A circular dial paints a picture of earth's
rotation. It models our own experience of passing
time. It's a lovely analog of reality. But, in a
digital display, night never falls. Time simply
advances, without features, minute after minute.
It's an odd competition. And I become a
battleground where the practical simplicity and
precision of my digital watch competes with the
metaphorical imagery and visual grace of my clock.
So what do you think? Will your grandchildren grow
up never reading an analog clock? We've left many
other things behind this century -- Betamax, slide
rules, dirigibles, LPs, autogyros.
So what has survived and why? Try silverware. We
keep trying to improve knives, forks, and spoons.

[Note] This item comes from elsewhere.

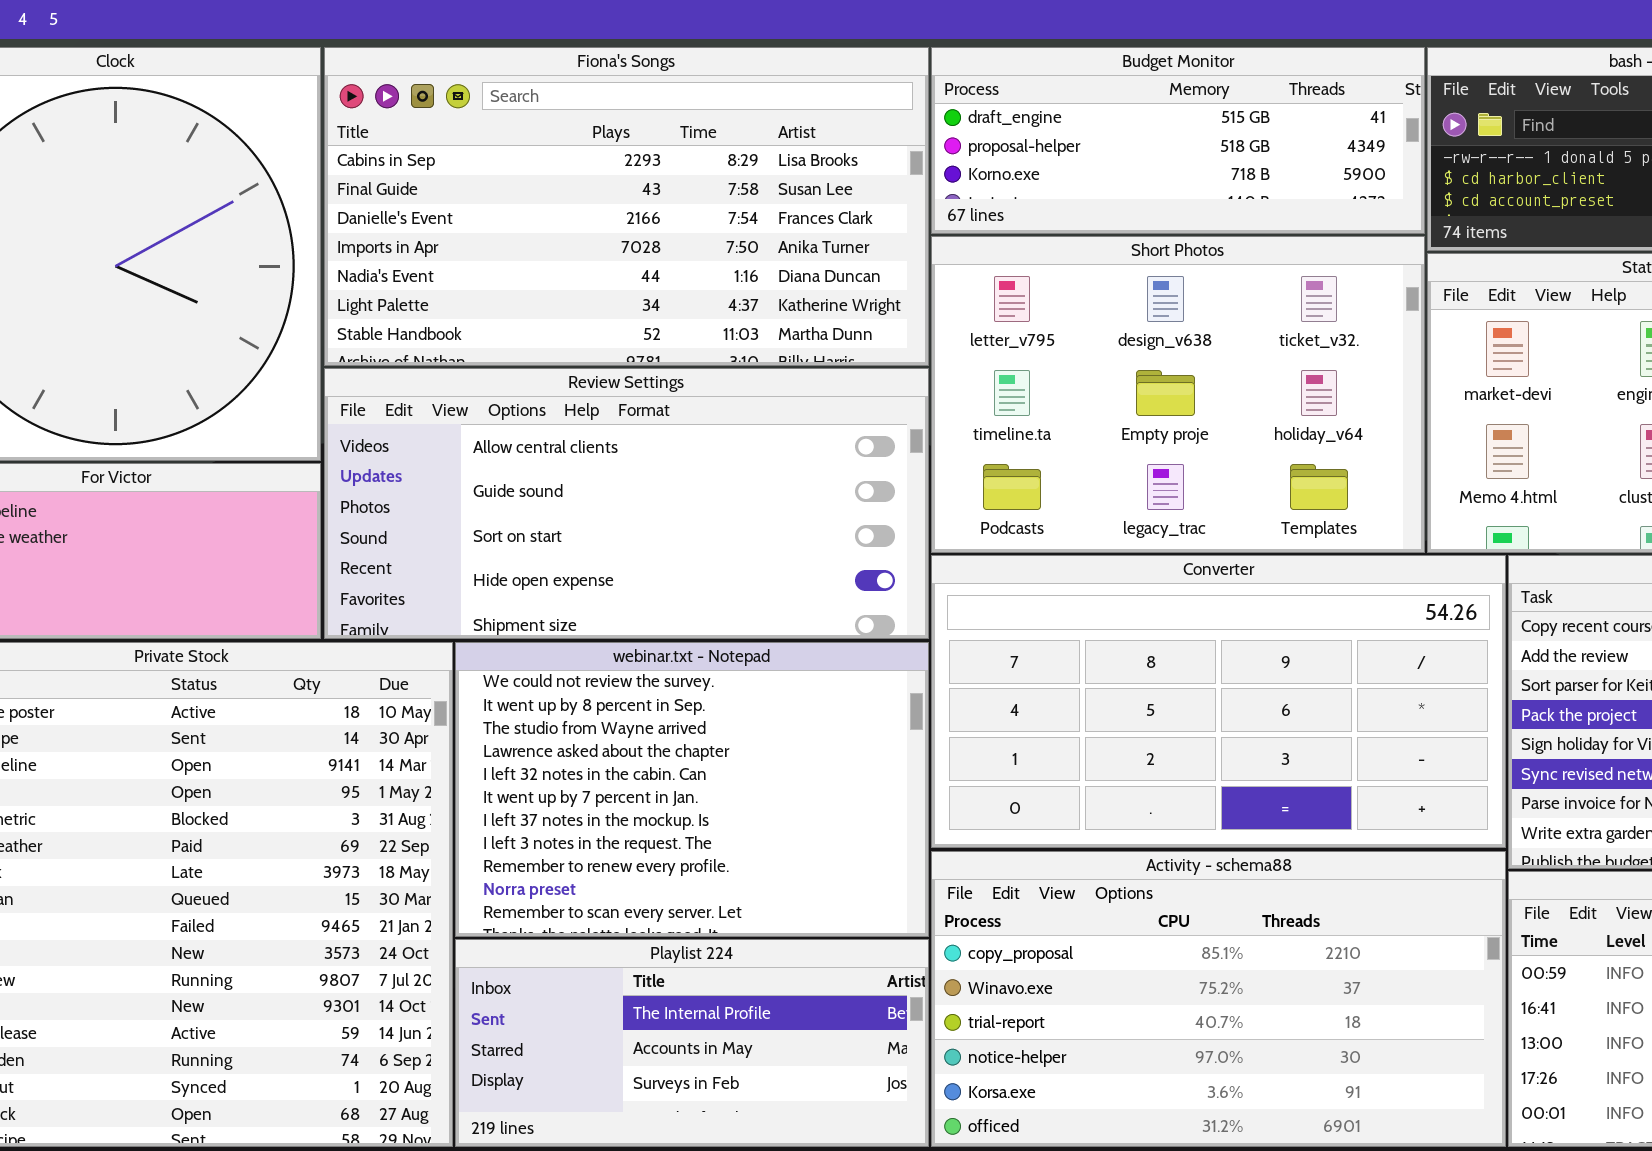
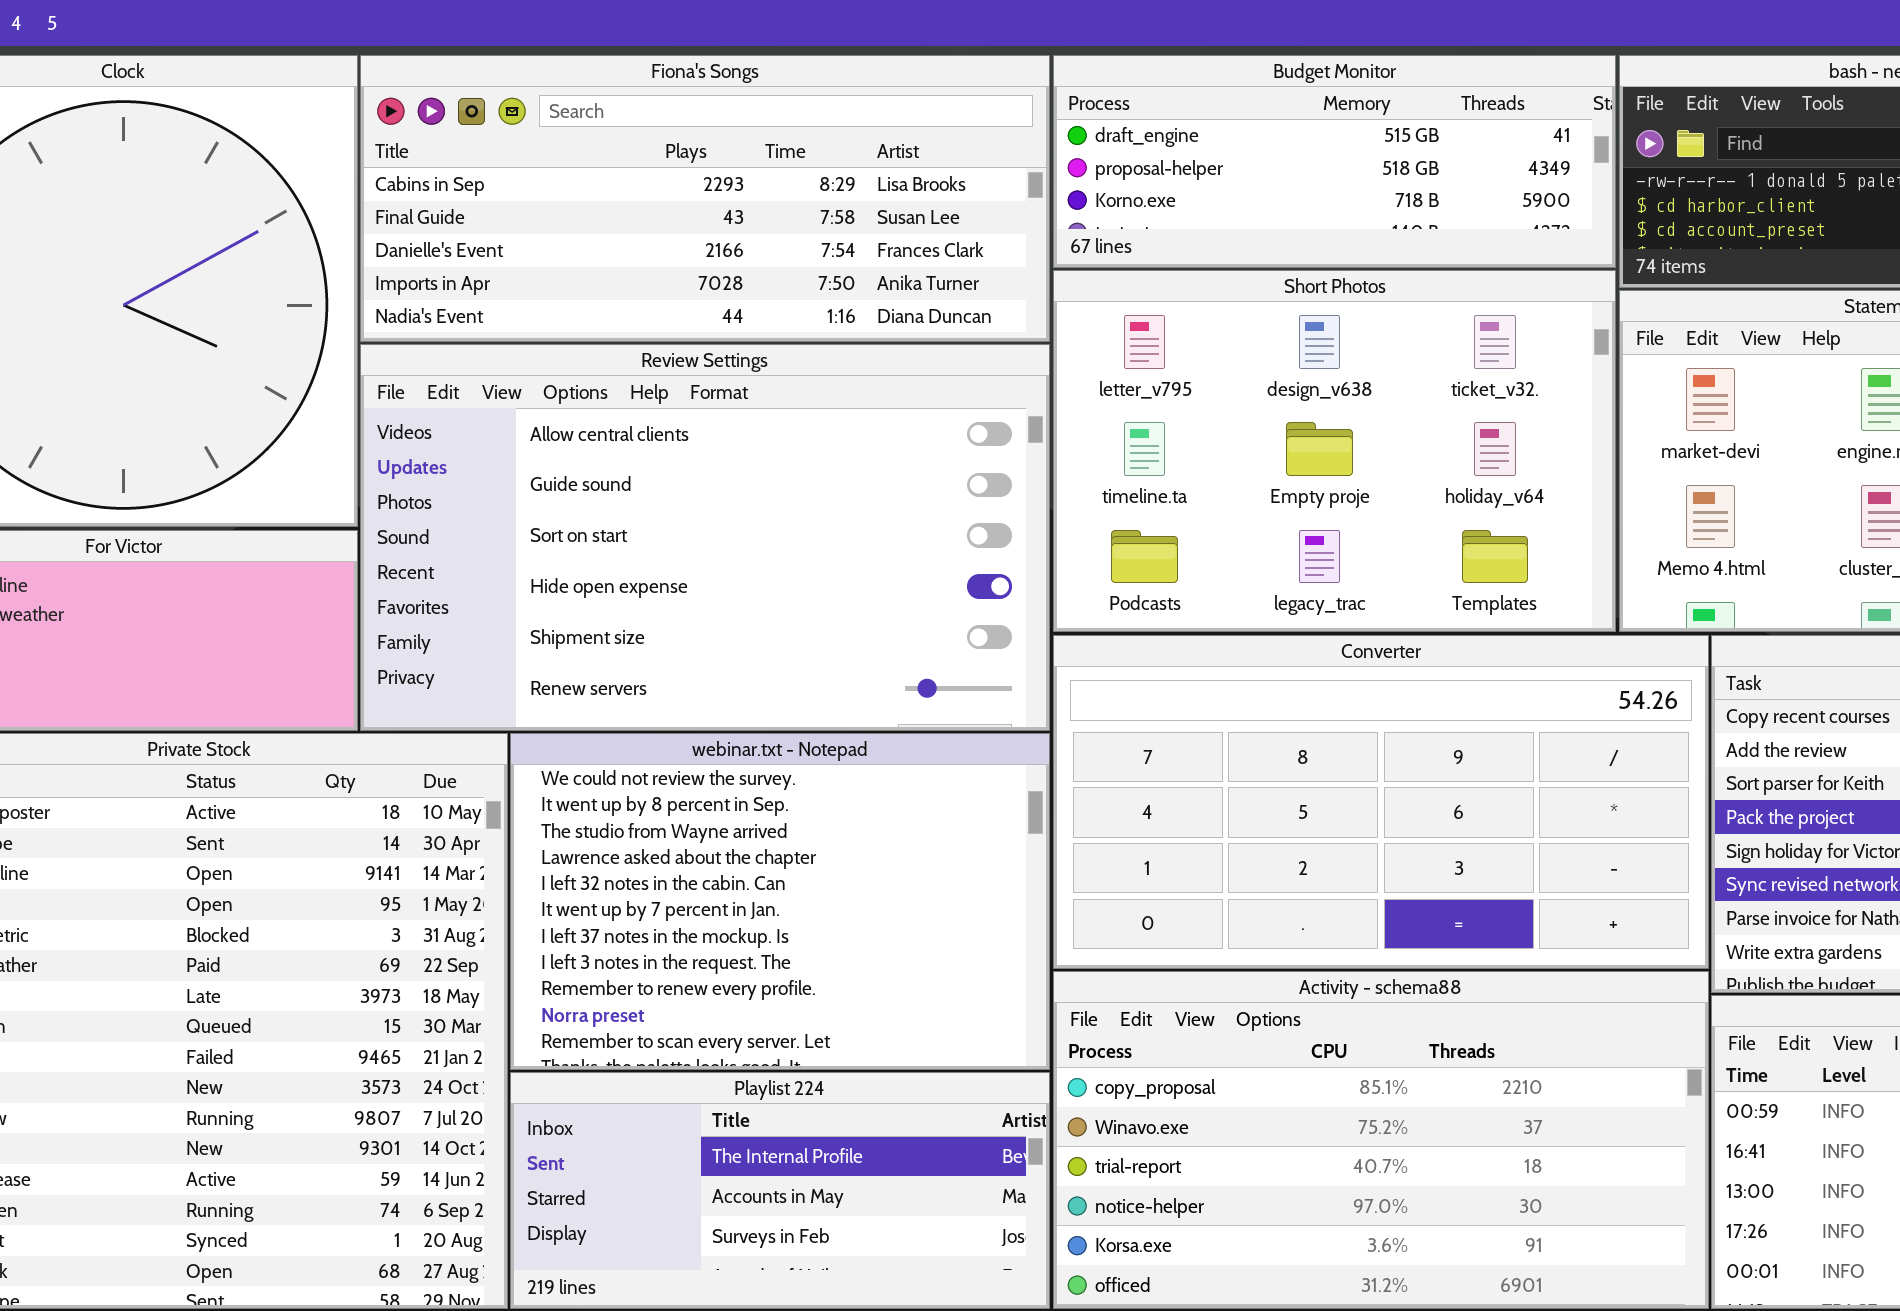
Fiona's Songs: [324,47,929,366] -> [360,55,1050,342], resized
Review Settings: [324,368,929,639] -> [360,344,1050,731], resized

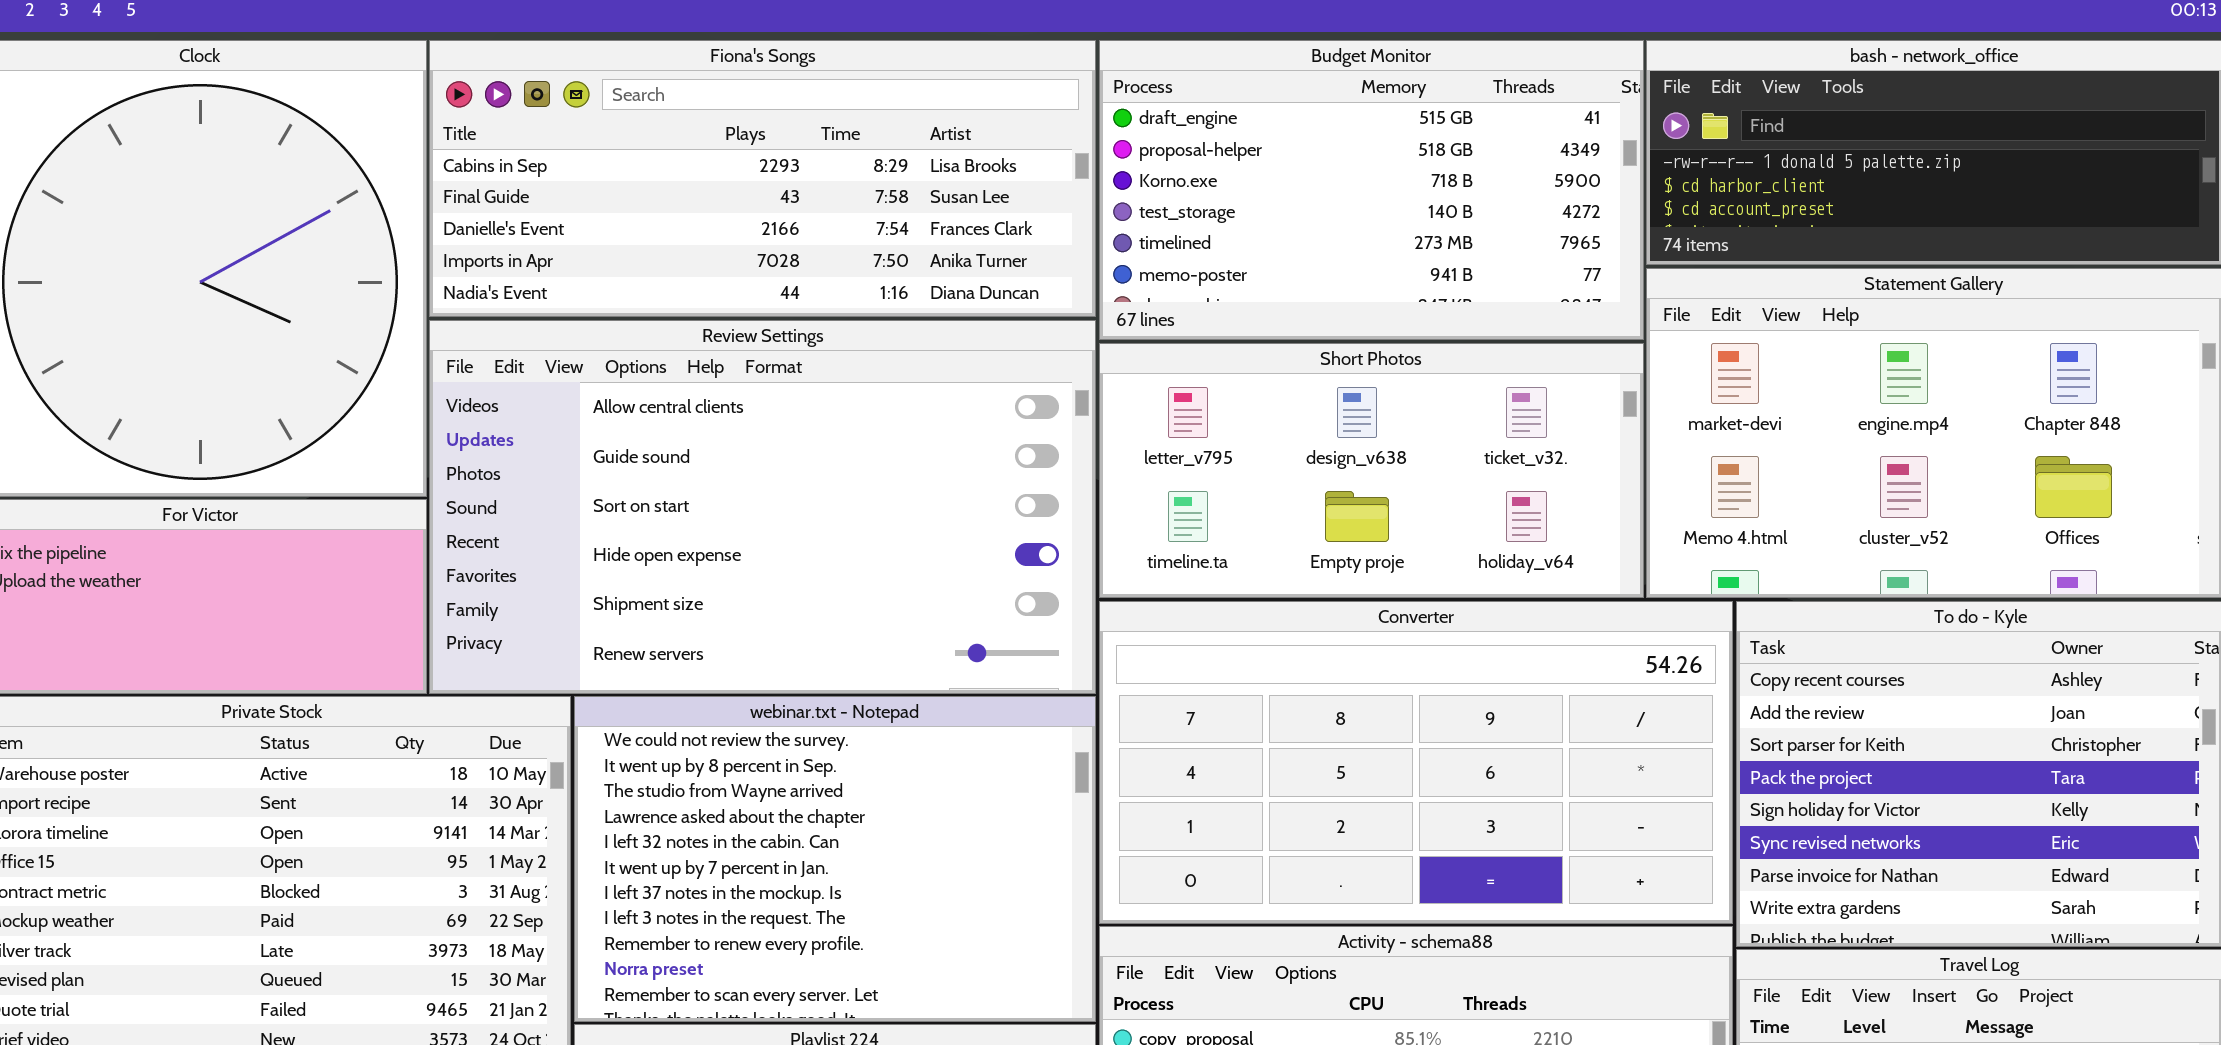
Budget Monitor: [1053,55,1616,268] -> [1099,40,1644,340], resized
Short Photos: [1053,270,1616,632] -> [1099,343,1644,598], resized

The runcible spoon, half fork/half spoon, was a
cute idea. But where is it now, outside The Owl and
Pussycat poem? It couldn't compete with the perfect
balance and feel of the silverware we use. If we
bend a fork just a hair out of its graceful
alignment, it drives us nuts.
Radio didn't replace the quiet tactile newspaper.
TV didn't replace radio, and the video phone has
never caught on. We often don't want visual
distraction. If I read Dylan Thomas:
you don't want me to show you a picture
of a sunset. You'd rather dream your own.
This day winding down now
At God speeded summer's end
In the torrent salmon sun, ...
A clock face evokes its own abstract picture of
this day winding down. Those clockwise-moving hands
are a literal picture of the day winding on,
because clock faces were made to mimic sundials. In
the Northern hemisphere, a sundial shadow is an
hour-hand moving in that same rotation.
If you want to predict the death or survival of a
technology, you certainly ask if it's functional.
But that's never enough by itself. You have to look
beyond. You have to ask if it's a metaphor for
something more than function. You have to ask how
it lies against your skin and next to your soul.
Once a technology has touched us in that deep
visceral and emotional place, it'll find a way to
persist -- from one generation to the next.